JIMMY POLLARD kept his head down, looking at the uneven, cratered pavement of the alley as he walked. People insisted on keeping dogs in the city, and there was a certain group of them who didn’t want to walk their dogs out front where they had to obey the ordinance and dispose of their messes. They walked them in alleys, so a person had to watch where he set his feet.
The thought pushed Jimmy Pollard into one of the moments, once rare but now becoming disturbingly frequent, when he stepped outside himself and saw himself from somewhere above, as an objective observer might see him. His past was all stretched out behind him and leading here, to this moment.

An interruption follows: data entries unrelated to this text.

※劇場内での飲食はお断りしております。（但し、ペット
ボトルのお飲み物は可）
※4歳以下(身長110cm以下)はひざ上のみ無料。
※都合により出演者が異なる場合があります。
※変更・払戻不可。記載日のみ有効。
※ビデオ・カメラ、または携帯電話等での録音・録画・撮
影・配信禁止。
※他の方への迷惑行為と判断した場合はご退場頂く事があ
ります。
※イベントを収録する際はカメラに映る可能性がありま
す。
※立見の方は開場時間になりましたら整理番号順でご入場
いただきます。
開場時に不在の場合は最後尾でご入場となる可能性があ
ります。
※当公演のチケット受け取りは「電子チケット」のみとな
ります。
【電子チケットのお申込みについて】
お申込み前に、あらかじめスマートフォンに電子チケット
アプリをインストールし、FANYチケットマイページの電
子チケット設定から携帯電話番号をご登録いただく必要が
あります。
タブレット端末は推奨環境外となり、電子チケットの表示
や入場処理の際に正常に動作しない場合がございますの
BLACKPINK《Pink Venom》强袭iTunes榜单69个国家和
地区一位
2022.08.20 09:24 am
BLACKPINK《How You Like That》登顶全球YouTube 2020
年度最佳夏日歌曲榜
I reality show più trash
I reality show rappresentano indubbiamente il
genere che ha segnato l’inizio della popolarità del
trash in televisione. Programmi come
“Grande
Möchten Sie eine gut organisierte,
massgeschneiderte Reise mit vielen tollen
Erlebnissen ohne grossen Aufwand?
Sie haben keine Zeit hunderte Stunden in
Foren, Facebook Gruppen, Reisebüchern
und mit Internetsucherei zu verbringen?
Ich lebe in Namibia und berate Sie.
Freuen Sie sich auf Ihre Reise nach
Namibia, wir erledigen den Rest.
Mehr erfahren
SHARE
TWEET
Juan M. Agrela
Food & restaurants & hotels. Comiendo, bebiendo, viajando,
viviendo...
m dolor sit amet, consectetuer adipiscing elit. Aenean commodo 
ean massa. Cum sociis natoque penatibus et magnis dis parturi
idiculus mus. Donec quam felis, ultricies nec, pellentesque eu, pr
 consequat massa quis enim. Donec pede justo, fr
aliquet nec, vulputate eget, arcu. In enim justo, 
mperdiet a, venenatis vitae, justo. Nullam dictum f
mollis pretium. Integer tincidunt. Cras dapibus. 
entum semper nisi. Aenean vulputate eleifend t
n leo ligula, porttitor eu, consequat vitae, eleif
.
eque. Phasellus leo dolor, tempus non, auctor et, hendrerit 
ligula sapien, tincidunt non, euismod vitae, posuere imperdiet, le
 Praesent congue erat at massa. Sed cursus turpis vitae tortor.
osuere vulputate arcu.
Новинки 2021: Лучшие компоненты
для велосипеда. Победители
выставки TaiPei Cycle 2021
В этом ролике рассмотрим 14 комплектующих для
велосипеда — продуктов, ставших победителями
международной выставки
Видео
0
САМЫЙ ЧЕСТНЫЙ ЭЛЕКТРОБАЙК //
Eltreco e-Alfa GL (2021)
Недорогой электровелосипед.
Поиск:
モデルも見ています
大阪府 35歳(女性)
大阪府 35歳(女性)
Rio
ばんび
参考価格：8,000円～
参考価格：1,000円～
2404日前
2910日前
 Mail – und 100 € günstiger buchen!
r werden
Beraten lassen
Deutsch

He was sneaking out the back door of a woman’s apartment building in the twilight and making his way up an alley. It was the time when other men were coming the other way, arriving from their day’s work, opening the front door and seeing the women they were doing it for, some of them even smelling dinner cooking. But maybe that was a dream image left over from his childhood. Maybe nobody did that anymore. The women were mostly out all day, too, because nobody had any children now. The ones who did put them in some kind of day care and picked them up around now. Maybe the whole world was sneaking along some alley. “Here I am,” he said to himself. That was all.